Biblica Analytica
H7411B Hebrew

רָמָה

ra.mah

to deceive

Lexicon Entry

Definition
to deceive
Transliteration
ra.mah
Strong's Number
H7411B
Occurrences
8

Lexicon data from STEPBible TIPNR, Tyndale House, Cambridge. Licensed under CC BY 4.0.

What Original Readers Understood

Supported

# Ramah (H7411B): Deception in Biblical Hebrew The Hebrew word *ramah* denotes the act of deception or fraud. Based on its eight occurrences in the biblical text, this verb describes the deliberate misleading of another person—a violation of trust through false representation. The word captures a specific category of wrongdoing: intentional dishonesty aimed at causing someone to believe something untrue or to act against their own interests. The relatively limited occurrence of *ramah* in the biblical corpus (eight instances) suggests it functions as a specialized term for deception rather than a general word for lying or falsehood. Its presence across multiple biblical books indicates that the concept of deliberate deception was recognized as a significant moral concern in ancient Hebrew thought. The word's persistence in the biblical tradition underscores that communities writing and preserving these texts valued honesty and condemned calculated dishonesty as a breach of social and ethical order. Without access to specific contexts of usage, the precise range of *ramah*—whether it applied to all forms of deception or specialized types (such as fraud, trickery, or manipulation)—cannot be determined from the lexical data alone. However, its designation as a distinct verb demonstrates that biblical Hebrew had precise vocabulary for naming and addressing deceptive conduct as a recognizable category of human behavior warranting attention.

Source data & methodology
Strong's
H7411B
Lemma
רָמָה
Transliteration
ra.mah
Definition
to deceive
Occurrences
8
Model
claude-haiku-4-5-20251001
Prompt version
1

AI synthesis uses only the lexicon data above as context — never training knowledge.

Occurrences in Scripture

8 total occurrences across the text

Proverbs 26:19

is the man who deceives his neighbor and says, “Am I not joking?”

Lamentations 1:19

“I called for my lovers, but they deceived me. My priests and my elders gave up the spirit in the city, while they sought food for themselves to refresh their souls.

Genesis 29:25

In the morning, behold, it was Leah! He said to Laban, “What is this you have done to me? Didn’t I serve with you for Rachel? Why then have you deceived me?”

Joshua 9:22

Joshua called for them, and he spoke to them, saying, “Why have you deceived us, saying, ‘We are very far from you,’ when you live among us?

1 Samuel 19:17

Saul said to Michal, “Why have you deceived me like this and let my enemy go, so that he has escaped?” Michal answered Saul, “He said to me, ‘Let me go!
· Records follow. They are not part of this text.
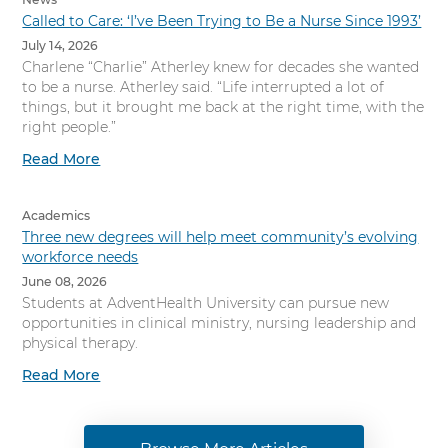
Called to Care: ‘I’ve Been Trying to Be a Nurse Since 1993’
July 14, 2026
Charlene “Charlie” Atherley knew for decades she wanted
to be a nurse. Atherley said. “Life interrupted a lot of
things, but it brought me back at the right time, with the
right people.”
Read More
Academics
Three new degrees will help meet community’s evolving
workforce needs
June 08, 2026
Students at AdventHealth University can pursue new
opportunities in clinical ministry, nursing leadership and
physical therapy.
Read More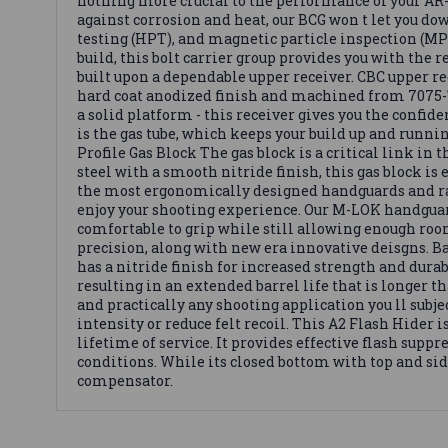
nothing more crucial to the performance of your AR-1
against corrosion and heat, our BCG won t let you down
testing (HPT), and magnetic particle inspection (MPI
build, this bolt carrier group provides you with the 
built upon a dependable upper receiver. CBC upper re
hard coat anodized finish and machined from 7075-T6
a solid platform - this receiver gives you the confi
is the gas tube, which keeps your build up and runnin
Profile Gas Block The gas block is a critical link in
steel with a smooth nitride finish, this gas block is e
the most ergonomically designed handguards and r
enjoy your shooting experience. Our M-LOK handguard
comfortable to grip while still allowing enough roo
precision, along with new era innovative deisgns. Bar
has a nitride finish for increased strength and durabi
resulting in an extended barrel life that is longer 
and practically any shooting application you ll subje
intensity or reduce felt recoil. This A2 Flash Hider 
lifetime of service. It provides effective flash supp
conditions. While its closed bottom with top and sid
compensator.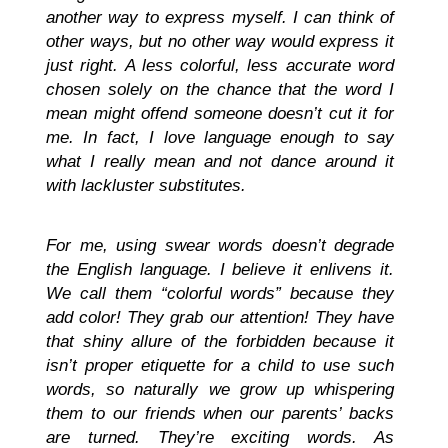
another way to express myself. I can think of
other ways, but no other way would express it
just right. A less colorful, less accurate word
chosen solely on the chance that the word I
mean might offend someone doesn’t cut it for
me. In fact, I love language enough to say
what I really mean and not dance around it
with lackluster substitutes.
For me, using swear words doesn’t degrade
the English language. I believe it enlivens it.
We call them “colorful words” because they
add color! They grab our attention! They have
that shiny allure of the forbidden because it
isn’t proper etiquette for a child to use such
words, so naturally we grow up whispering
them to our friends when our parents’ backs
are turned. They’re exciting words. As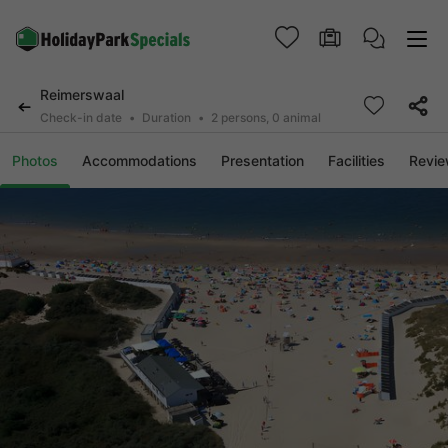
Reimerswaal
Check-in date
Duration
2 persons, 0 animal
Photos
Accommodations
Presentation
Facilities
Revi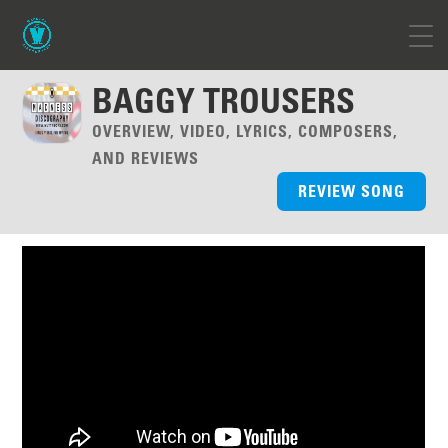
BAGGY TROUSERS
OVERVIEW, VIDEO, LYRICS, COMPOSERS,
AND REVIEWS
REVIEW SONG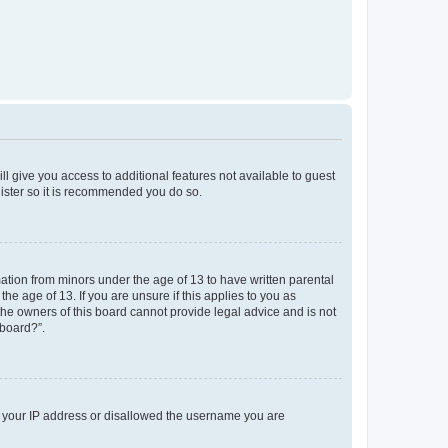
ll give you access to additional features not available to guest
gister so it is recommended you do so.
mation from minors under the age of 13 to have written parental
e age of 13. If you are unsure if this applies to you as
 the owners of this board cannot provide legal advice and is not
 board?”.
ed your IP address or disallowed the username you are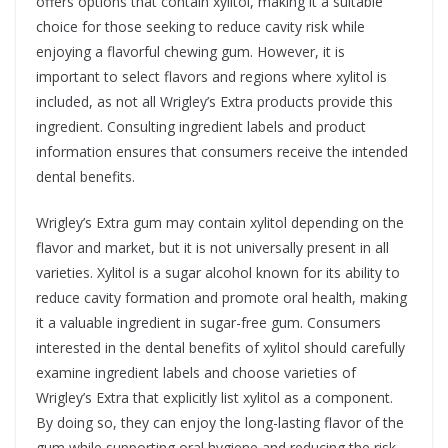
offers options that contain xylitol, making it a suitable
choice for those seeking to reduce cavity risk while
enjoying a flavorful chewing gum. However, it is
important to select flavors and regions where xylitol is
included, as not all Wrigley’s Extra products provide this
ingredient. Consulting ingredient labels and product
information ensures that consumers receive the intended
dental benefits.
Wrigley’s Extra gum may contain xylitol depending on the
flavor and market, but it is not universally present in all
varieties. Xylitol is a sugar alcohol known for its ability to
reduce cavity formation and promote oral health, making
it a valuable ingredient in sugar-free gum. Consumers
interested in the dental benefits of xylitol should carefully
examine ingredient labels and choose varieties of
Wrigley’s Extra that explicitly list xylitol as a component.
By doing so, they can enjoy the long-lasting flavor of the
gum while supporting oral hygiene and reducing the risk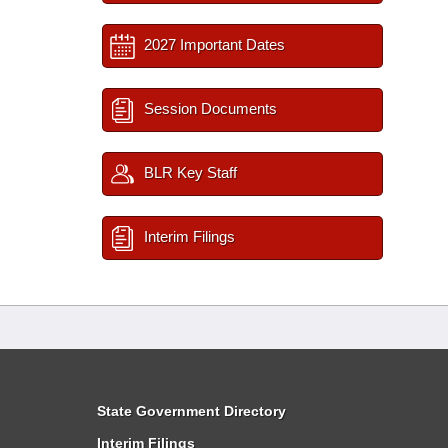
2027 Important Dates
Session Documents
BLR Key Staff
Interim Filings
State Government Directory
Interim Filings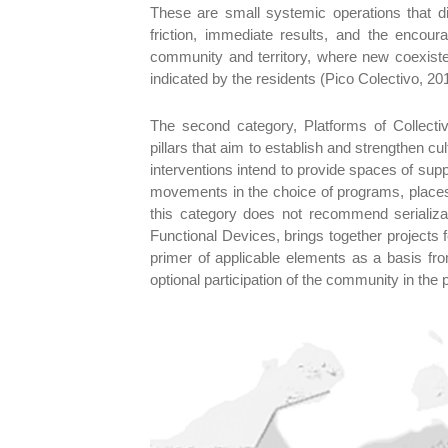
These are small systemic operations that dir
friction, immediate results, and the enco
community and territory, where new coexisten
indicated by the residents (Pico Colectivo, 20
The second category, Platforms of Collect
pillars that aim to establish and strengthen c
interventions intend to provide spaces of supp
movements in the choice of programs, places 
this category does not recommend serializati
Functional Devices, brings together projects 
primer of applicable elements as a basis fro
optional participation of the community in the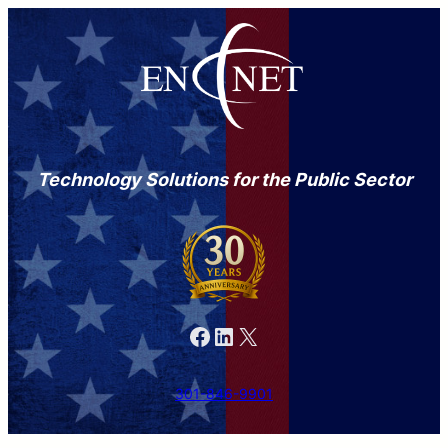
Technology Solutions for the Public Sector
Facebook
LinkedIn
X
301-846-9901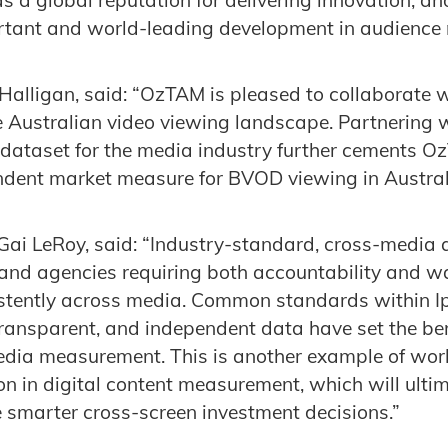
ortant and world-leading development in audience
alligan, said: “OzTAM is pleased to collaborate w
he Australian video viewing landscape. Partnering w
dataset for the media industry further cements O
endent market measure for BVOD viewing in Austral
Gai LeRoy, said: “Industry-standard, cross-media 
s and agencies requiring both accountability and w
stently across media. Common standards within Ip
transparent, and independent data have set the b
edia measurement. This is another example of worl
on in digital content measurement, which will ultim
 smarter cross-screen investment decisions.”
Why should I kill you?’ ”

1 Samuel 28:12

When the woman saw Samuel, she cried with a loud voice; and the woman spoke to Saul, saying, “Why have you deceived me? For you are Saul!”

2 Samuel 19:26

He answered, “My lord, O king, my servant deceived me. For your servant said, ‘I will saddle a donkey for myself, that I may ride on it and go with the king,’ because your servant is lame.

1 Chronicles 12:17

David went out to meet them, and answered them, “If you have come peaceably to me to help me, my heart will be united with you; but if you have come to betray me to my adversaries, since there is no wrong in my hands, may the God of our fathers see this and rebuke it.”